Search code examples
regexflex-lexerlex

Unrecognized rule in flex - negative lookahead


When I run flex on this code it complains about unrecognized rule. I want to match strings like (b|B)^n(a|A)^m such that n >= 4 and m <= 3. I tested the regex on regex101 and it works fine. Here is the code:

%{
    #include <stdio.h>
    ...
%}
* some rules *
STRING  ([bB]{4,}[aA]{1,3}(?!(a|A)+))+     // rule causing error
%%
...
{STRING} {      
            printf("%s ", yytext);
         }

Edit: Whole strings should be matched and allowed separators are whitespace and\or comma. Substrings should not be matched.


Solution

  • (F)lex does not implement negative lookahead assertions. (Note: preceding link is not an endorsement.)

    You can find a complete list of the regular expression operators accepted by flex in the flex manual; if a syntax is not in that list, it will not be recognized regardless of what online regex services tell you. (Note: preceding link is an endorsement.)

    (F)lex does implement a positive lookahead assertion, but only at the very end of the pattern. This is indicated with the trailing context operator /. You could use that operator to recognize your token by requiring that it be followed by something other than an A:

    [bB]{4,}[aA]{1,3}/[^Aa]  { printf("%s ", yytext); }
    

    But that is not quite the same semantics, because it won't recognise the token at the very end of the input. It requires that the token be followed by something which is not an A; begin followed by nothing does not count. (In practice, this might not make much difference. If you are scanning input from a text stream, you can reasonably expect the stream to have a newline as the last character, and the newline character will match [^Aa]. However, if you intend to scan text strings which might not have newlines at all, then you need to be aware of the issue.)

    Most of the time, this is not really what you want. Or if it really is what you want, then (f)lex is probably not a good match for your use case.

    (F)lex is designed to divide an input into consecutive tokens. It does not search for tokens; it identifies the token at the current input point. It expects that the entire input will consist of tokens, so some pattern needs to match at each point.

    On that basis, you need to think about what kind of token a non-matching sequence is. Take, for example:

    bbbbbbbaaaa
    

    That has too many as to be a "string" with your rule. So what is it?

    1. The valid token bbbbbbbaaa followed by another token starting with a?

    2. A valid token which matches some other pattern? (Eg. LONG_STRING)?

    3. An invalid token which should be ignored, allowing the scan to continue?

    4. An unrecoverable error?

    All of those cases can be handled without using any lookaround operators.

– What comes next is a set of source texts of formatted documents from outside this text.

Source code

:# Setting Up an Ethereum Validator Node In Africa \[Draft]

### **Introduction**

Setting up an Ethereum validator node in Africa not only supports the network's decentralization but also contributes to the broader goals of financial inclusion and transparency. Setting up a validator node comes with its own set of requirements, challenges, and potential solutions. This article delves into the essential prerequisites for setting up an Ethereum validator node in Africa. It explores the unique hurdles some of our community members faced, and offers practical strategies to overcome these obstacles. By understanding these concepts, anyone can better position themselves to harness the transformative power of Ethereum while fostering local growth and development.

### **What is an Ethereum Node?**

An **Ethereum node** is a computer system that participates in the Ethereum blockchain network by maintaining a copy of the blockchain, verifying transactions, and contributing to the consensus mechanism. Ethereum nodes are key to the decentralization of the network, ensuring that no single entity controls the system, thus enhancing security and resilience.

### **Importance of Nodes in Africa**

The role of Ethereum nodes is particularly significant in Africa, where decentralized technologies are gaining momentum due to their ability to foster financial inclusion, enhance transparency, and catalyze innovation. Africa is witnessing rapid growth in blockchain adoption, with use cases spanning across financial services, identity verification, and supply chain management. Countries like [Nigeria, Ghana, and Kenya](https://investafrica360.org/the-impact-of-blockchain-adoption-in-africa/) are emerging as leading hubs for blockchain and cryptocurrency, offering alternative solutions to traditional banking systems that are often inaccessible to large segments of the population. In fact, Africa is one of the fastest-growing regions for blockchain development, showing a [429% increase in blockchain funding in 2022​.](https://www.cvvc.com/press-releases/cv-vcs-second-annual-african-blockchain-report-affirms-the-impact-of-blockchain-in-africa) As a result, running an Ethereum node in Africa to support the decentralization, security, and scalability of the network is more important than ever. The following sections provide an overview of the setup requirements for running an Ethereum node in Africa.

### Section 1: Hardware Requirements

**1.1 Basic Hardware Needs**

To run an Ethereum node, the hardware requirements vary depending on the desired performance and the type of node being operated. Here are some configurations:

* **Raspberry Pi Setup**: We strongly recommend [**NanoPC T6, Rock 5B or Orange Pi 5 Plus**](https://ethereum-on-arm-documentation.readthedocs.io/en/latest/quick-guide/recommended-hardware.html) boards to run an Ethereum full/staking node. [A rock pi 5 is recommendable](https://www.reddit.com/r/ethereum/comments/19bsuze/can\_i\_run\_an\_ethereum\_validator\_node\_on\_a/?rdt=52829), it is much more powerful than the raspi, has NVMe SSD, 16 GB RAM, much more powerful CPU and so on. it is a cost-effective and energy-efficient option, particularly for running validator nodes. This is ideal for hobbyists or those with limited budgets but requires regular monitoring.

    In the first case, it is sufficient to use a regular expression which matches a valid token:

    [bB]{4,}[aA]{1,3}     { printf("Valid STRING: %s ", yytext); }
    

    In the second case, you can rely on the (f)lex maximum munch matching rule, which states that the pattern corresponding to the longest match will be used:

    [bB]{4,}[aA]{1,3}     { printf("Valid STRING: %s ", yytext); }
    [bB]{4,}[aA]{4,}      { printf("Valid LONG STRING: %s ", yytext); }
    

    That can be simplified:

    [bB]{4,}[aA]{1,3}     { printf("Valid STRING: %s ", yytext); }
    [bB]{4,}[aA]          { printf("Valid LONG STRING: %s ", yytext); }
    

    This will have the same effect because the (f)lex rule to decide between two patterns which both have the longest match is to use the first of the patterns in the input file. So the first six characters of bbbbaa--- matches both patterns and thus the first one wins, while bbbbaaaa--- has a seven-character match with the first pattern and an eight-character match with the second one, so the second one wins.

    For the third and fourth cases, the above pair of patterns can be used as well; the only difference is in the action corresponding to the second pattern. For case 3: ignore the token, possibly issuing a warning; for case 4: produce an error message and terminate the scan.